The US Department of Commerce recently tightened sanctions against Chinese telecom giant Huawei with the state department going after companies affiliated to the Chinese tech giant.
The news is reported to have sent shares of Taiwan-based integrated circuit designer MediaTek Inc. plunging Tuesday. Financial experts are of the opinion that the tighter sanctions aimed at preventing Huawei from getting chips through alternative chip production have raised concerns over the prospects for MediaTek shipments.
MediaTek’s shares fell 9.49 percent to NT$620.00 (US$21) on the Taiwan Stock Exchange (TWSE). Selling in MediaTek spread to so-called MediaTek concept stocks, sending ripples throughout the semiconductor sector.
MediaTek shares came under heavy downward pressure soon after the market opened, as investors rushed to cut their holdings in the stock in the wake of the new sanctions.
The U.S. Department of Commerce announced on Monday that it has added 38 Huawei affiliates to the U.S. government’s economic blacklist amid escalating tensions between Washington and Beijing. The new measures raised the total to 152 affiliates on the list since Huawei was first added in May 2019.
U.S. Commerce Secretary Wilbur Ross said in an interview with Fox Business that the restrictions on Huawei-designed chips imposed in May “led them to do some evasive measures. They were going through third parties.”
The tighter restrictions, Ross said, “make it clear that any use of American software or American fabrication equipment is banned and requires a license.”
Before the stricter measures, analysts said Huawei was able to avoid the U.S. restrictions by going to third parties like fabless MediaTek, which designs chips but contracts IC makers already affected by U.S. sanctions to make them.
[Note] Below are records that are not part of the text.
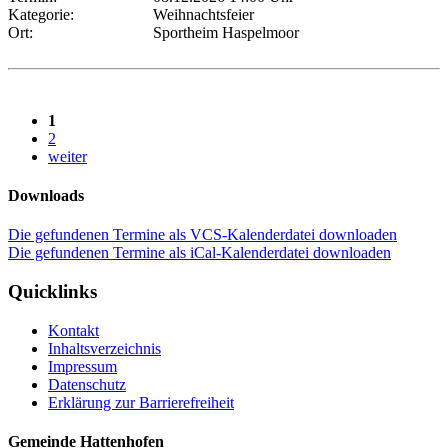
Kategorie:
Weihnachtsfeier
Ort:
Sportheim Haspelmoor
1
2
weiter
Downloads
Die gefundenen Termine als VCS-Kalenderdatei downloaden
Die gefundenen Termine als iCal-Kalenderdatei downloaden
Quicklinks
Kontakt
Inhaltsverzeichnis
Impressum
Datenschutz
Erklärung zur Barrierefreiheit
Gemeinde Hattenhofen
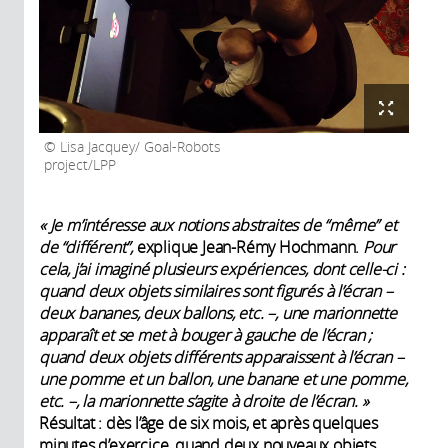
Lisa Jacquey/ Goal-Robots
project/LPP
« Je m’intéresse aux notions abstraites de “même” et
de “différent”,
explique Jean-Rémy Hochmann.
Pour
cela, j’ai imaginé plusieurs expériences, dont celle-ci :
quand deux objets similaires sont figurés à l’écran –
deux bananes, deux ballons, etc. –, une marionnette
apparaît et se met à bouger à gauche de l’écran ;
quand deux objets différents apparaissent à l’écran –
une pomme et un ballon, une banane et une pomme,
etc. –, la marionnette s’agite à droite de l’écran. »
Résultat : dès l’âge de six mois, et après quelques
minutes d’exercice, quand deux nouveaux objets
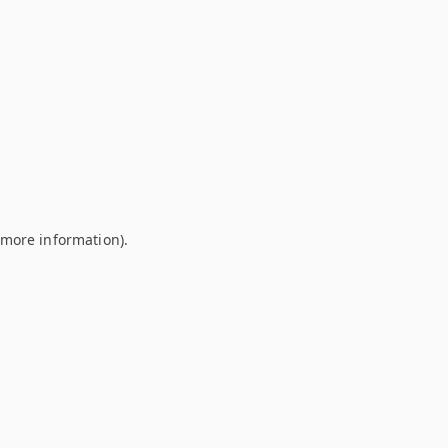
r more information)
.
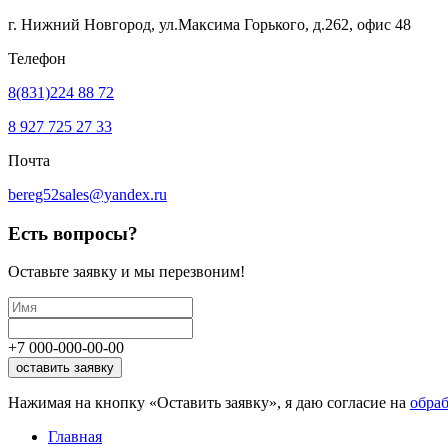
г. Нижний Новгород, ул.Максима Горького,
д.262, офис 48
Телефон
8(831)224 88 72
8 927 725 27 33
Почта
bereg52sales@yandex.ru
Есть вопросы?
Оставьте заявку
и мы перезвоним!
+7
000
-
000
-
00
-
00
оставить заявку
Нажимая на кнопку «Оставить заявку», я даю согласие на
обра
Главная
Analysts say those loopholes have been closed with the new sanctions.
As its stock price plunged Tuesday morning, MediaTek issued a statement to the TWSE, saying the company always abides by global trade rules and that it is closely monitoring any changes in U.S. export rules. MediaTek said it has been working with external legal experts to ensure the company does not violate any international trade regulations.
Analysts said that despite the move’s potential impact on MediaTek’s shipments to Huawei, MediaTek may be able to fill the gap by supplying chips to other Chinese smartphone brands such as OPPO, Vivo and Xiaomi as well as South Korea’s Samsung.